Last year at the International Poetry Festival in Rotterdam, as I was standing on stage after a poetry reading, facing a darkened auditorium filled with the quiet breathing of several hundred listeners, the host of the event asked me: “How, just how do you see the world like that? It feels as if it is alive, everything in your poetry seems to be alive and talking to you and your readers. As for me, I just don’t notice all of those things, I don’t see those little creatures that I got to be aware of through your poetry.” I was very surprised to hear that. How can someone not see them?

To me, the entire world is alive and undivided. I enjoy observing it and interacting with it. If you were to think of the higher matters, God would mean the world, the universe, everything that exists. In other words, you could say that nature is God, or the higher intelligence, whichever you prefer. I remember one journey to Tibet where I experienced altitude sickness firsthand.
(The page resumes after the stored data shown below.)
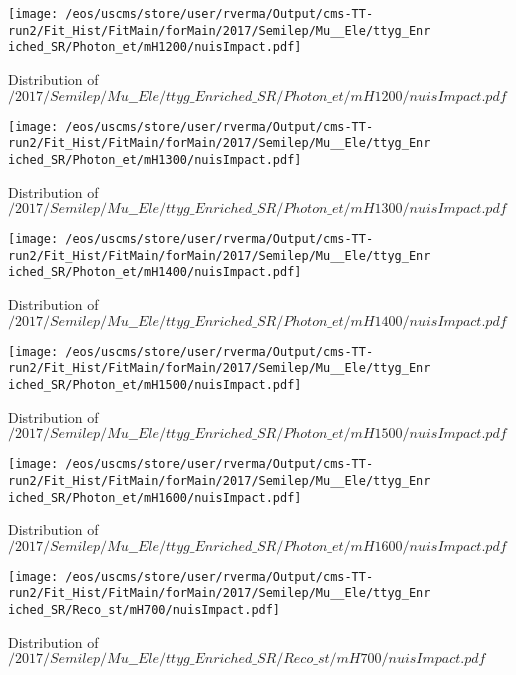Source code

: \begin{figure}
\centering
\texttt{[image: /eos/uscms/store/user/rverma/Output/cms-TT-run2/Fit\_Hist/FitMain/forMain/2017/Semilep/Mu\_\_Ele/ttyg\_Enriched\_SR/Photon\_et/mH1200/nuisImpact.pdf]}
\caption{Distribution of $/2017/Semilep/Mu\_\_Ele/ttyg\_Enriched\_SR/Photon\_et/mH1200/nuisImpact.pdf$}
\end{figure}

\begin{figure}
\centering
\texttt{[image: /eos/uscms/store/user/rverma/Output/cms-TT-run2/Fit\_Hist/FitMain/forMain/2017/Semilep/Mu\_\_Ele/ttyg\_Enriched\_SR/Photon\_et/mH1300/nuisImpact.pdf]}
\caption{Distribution of $/2017/Semilep/Mu\_\_Ele/ttyg\_Enriched\_SR/Photon\_et/mH1300/nuisImpact.pdf$}
\end{figure}

\begin{figure}
\centering
\texttt{[image: /eos/uscms/store/user/rverma/Output/cms-TT-run2/Fit\_Hist/FitMain/forMain/2017/Semilep/Mu\_\_Ele/ttyg\_Enriched\_SR/Photon\_et/mH1400/nuisImpact.pdf]}
\caption{Distribution of $/2017/Semilep/Mu\_\_Ele/ttyg\_Enriched\_SR/Photon\_et/mH1400/nuisImpact.pdf$}
\end{figure}

\begin{figure}
\centering
\texttt{[image: /eos/uscms/store/user/rverma/Output/cms-TT-run2/Fit\_Hist/FitMain/forMain/2017/Semilep/Mu\_\_Ele/ttyg\_Enriched\_SR/Photon\_et/mH1500/nuisImpact.pdf]}
\caption{Distribution of $/2017/Semilep/Mu\_\_Ele/ttyg\_Enriched\_SR/Photon\_et/mH1500/nuisImpact.pdf$}
\end{figure}

\begin{figure}
\centering
\texttt{[image: /eos/uscms/store/user/rverma/Output/cms-TT-run2/Fit\_Hist/FitMain/forMain/2017/Semilep/Mu\_\_Ele/ttyg\_Enriched\_SR/Photon\_et/mH1600/nuisImpact.pdf]}
\caption{Distribution of $/2017/Semilep/Mu\_\_Ele/ttyg\_Enriched\_SR/Photon\_et/mH1600/nuisImpact.pdf$}
\end{figure}

\begin{figure}
\centering
\texttt{[image: /eos/uscms/store/user/rverma/Output/cms-TT-run2/Fit\_Hist/FitMain/forMain/2017/Semilep/Mu\_\_Ele/ttyg\_Enriched\_SR/Reco\_st/mH700/nuisImpact.pdf]}
\caption{Distribution of $/2017/Semilep/Mu\_\_Ele/ttyg\_Enriched\_SR/Reco\_st/mH700/nuisImpact.pdf$}
\end{figure}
Our destination was the high-altitude mountain lake Namtso. According to local belief, that was where the god Tengri dove. Our guides, fearing that someone would unknowingly desecrate their sacred lake, told us the story of a tourist who washed his socks in the lake and died on the spot. Whether this is true, and what exactly happened to the man who washed his weary socks in the sacred icy water at an altitude of about five thousand meters, is unknown. To me, Tengri, the sky, and nature itself are not something that can punish you for washing socks or overeating cakes, but a huge field of energy we are all just a part of.

We are submerged in nature, and yet we are trying to eradicate it within ourselves. Notably, another meaning of the word “nature” is the truth, the essence of things, the authenticity. We say “it’s human nature” when we mean something that makes us human. So, the further away we get from nature, the further away we get from ourselves. The closer to nature, the closer to ourselves. In any case, even if we shut ourselves off from it by embracing the concrete world and the plastic jungle where everything is a substitute, sooner or later we will return to nature, even if it means dissolving into it at the end of our life journey.